[WHAT IS REQUIRED]: Exactly as they appear, copy the lines from the start of the entries below to the line containing "right knee: (995, 703)", both ends included.

START SUPPLIED RECORDS

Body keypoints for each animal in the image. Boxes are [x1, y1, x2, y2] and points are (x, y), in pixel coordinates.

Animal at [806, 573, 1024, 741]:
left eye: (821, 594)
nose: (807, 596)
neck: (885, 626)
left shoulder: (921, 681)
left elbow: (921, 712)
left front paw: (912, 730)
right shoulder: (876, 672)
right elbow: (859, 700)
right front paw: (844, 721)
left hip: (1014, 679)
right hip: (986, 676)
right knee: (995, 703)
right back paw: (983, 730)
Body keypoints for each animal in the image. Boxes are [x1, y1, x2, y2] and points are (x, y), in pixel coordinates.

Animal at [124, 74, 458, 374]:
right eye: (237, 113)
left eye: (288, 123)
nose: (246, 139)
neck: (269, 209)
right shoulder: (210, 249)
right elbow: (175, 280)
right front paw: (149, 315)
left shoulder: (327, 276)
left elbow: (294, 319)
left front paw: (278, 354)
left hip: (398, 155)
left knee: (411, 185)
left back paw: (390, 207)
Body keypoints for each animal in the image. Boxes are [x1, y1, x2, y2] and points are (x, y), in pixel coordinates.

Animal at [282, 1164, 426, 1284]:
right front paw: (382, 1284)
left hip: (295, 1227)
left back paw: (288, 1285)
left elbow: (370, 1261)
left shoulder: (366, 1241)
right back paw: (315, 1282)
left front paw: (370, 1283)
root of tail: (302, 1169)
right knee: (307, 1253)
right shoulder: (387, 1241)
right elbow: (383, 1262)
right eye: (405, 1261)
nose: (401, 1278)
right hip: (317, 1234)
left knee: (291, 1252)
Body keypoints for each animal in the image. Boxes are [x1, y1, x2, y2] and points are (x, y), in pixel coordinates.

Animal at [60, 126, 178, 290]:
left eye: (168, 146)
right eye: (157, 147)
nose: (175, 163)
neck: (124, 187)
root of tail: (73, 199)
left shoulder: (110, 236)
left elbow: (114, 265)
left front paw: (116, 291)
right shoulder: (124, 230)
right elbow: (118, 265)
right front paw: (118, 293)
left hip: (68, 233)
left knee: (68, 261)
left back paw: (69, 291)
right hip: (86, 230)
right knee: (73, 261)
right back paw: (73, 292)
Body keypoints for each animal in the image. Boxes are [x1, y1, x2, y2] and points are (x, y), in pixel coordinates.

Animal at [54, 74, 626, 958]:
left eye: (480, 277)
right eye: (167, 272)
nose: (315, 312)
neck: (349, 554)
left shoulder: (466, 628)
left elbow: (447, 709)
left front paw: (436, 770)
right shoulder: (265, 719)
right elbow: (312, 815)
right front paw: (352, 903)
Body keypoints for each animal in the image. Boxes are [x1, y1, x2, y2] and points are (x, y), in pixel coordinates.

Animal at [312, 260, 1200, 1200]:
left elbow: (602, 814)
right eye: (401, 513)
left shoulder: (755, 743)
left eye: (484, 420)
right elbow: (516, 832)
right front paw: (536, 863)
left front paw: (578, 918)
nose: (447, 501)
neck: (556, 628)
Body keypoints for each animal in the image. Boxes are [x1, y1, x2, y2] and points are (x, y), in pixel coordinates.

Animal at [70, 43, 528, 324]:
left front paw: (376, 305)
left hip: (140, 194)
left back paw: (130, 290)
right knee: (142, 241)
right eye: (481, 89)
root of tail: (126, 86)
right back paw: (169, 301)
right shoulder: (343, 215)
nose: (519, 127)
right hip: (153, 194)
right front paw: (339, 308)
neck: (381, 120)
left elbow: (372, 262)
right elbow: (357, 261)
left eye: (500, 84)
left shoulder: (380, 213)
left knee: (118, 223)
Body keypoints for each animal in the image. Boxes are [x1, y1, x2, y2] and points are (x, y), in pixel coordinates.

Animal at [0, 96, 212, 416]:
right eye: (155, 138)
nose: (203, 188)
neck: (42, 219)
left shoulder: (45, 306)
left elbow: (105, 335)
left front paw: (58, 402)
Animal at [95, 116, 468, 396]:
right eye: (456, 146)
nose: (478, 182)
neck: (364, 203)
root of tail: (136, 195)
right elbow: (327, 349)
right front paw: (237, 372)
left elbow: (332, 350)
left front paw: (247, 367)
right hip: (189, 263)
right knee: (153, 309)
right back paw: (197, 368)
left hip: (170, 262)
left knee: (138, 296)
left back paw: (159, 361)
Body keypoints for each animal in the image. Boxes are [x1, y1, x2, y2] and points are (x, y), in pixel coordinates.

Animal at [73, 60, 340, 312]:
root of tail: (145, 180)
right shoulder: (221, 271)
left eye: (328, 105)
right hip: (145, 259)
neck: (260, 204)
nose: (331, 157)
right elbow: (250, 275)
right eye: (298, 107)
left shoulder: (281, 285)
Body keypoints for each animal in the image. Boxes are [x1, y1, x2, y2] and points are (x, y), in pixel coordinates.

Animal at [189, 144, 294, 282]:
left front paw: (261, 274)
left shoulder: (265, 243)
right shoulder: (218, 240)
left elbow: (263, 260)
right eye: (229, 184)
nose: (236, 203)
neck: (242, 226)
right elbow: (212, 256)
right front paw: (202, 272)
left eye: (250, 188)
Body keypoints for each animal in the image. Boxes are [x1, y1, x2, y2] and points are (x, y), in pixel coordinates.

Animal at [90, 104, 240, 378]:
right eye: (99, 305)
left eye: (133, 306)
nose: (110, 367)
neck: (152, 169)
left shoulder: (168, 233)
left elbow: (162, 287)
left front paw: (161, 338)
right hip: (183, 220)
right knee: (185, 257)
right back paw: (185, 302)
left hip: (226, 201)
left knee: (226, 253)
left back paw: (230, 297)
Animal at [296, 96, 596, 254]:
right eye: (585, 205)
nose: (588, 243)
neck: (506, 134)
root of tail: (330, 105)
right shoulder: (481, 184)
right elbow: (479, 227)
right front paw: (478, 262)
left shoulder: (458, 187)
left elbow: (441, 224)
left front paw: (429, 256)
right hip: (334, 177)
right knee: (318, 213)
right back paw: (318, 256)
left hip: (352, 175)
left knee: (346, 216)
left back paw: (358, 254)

END SUPPLIED RECORDS

[RESPONSE BELOW]:
Body keypoints for each animal in the image. Boxes are [x1, y1, x2, y2] and points are (x, y), in pixel coordinates.

Animal at [806, 573, 1024, 741]:
left eye: (821, 594)
nose: (807, 596)
neck: (885, 626)
left shoulder: (921, 681)
left elbow: (921, 712)
left front paw: (912, 730)
right shoulder: (876, 672)
right elbow: (859, 700)
right front paw: (844, 721)
left hip: (1014, 679)
right hip: (986, 676)
right knee: (995, 703)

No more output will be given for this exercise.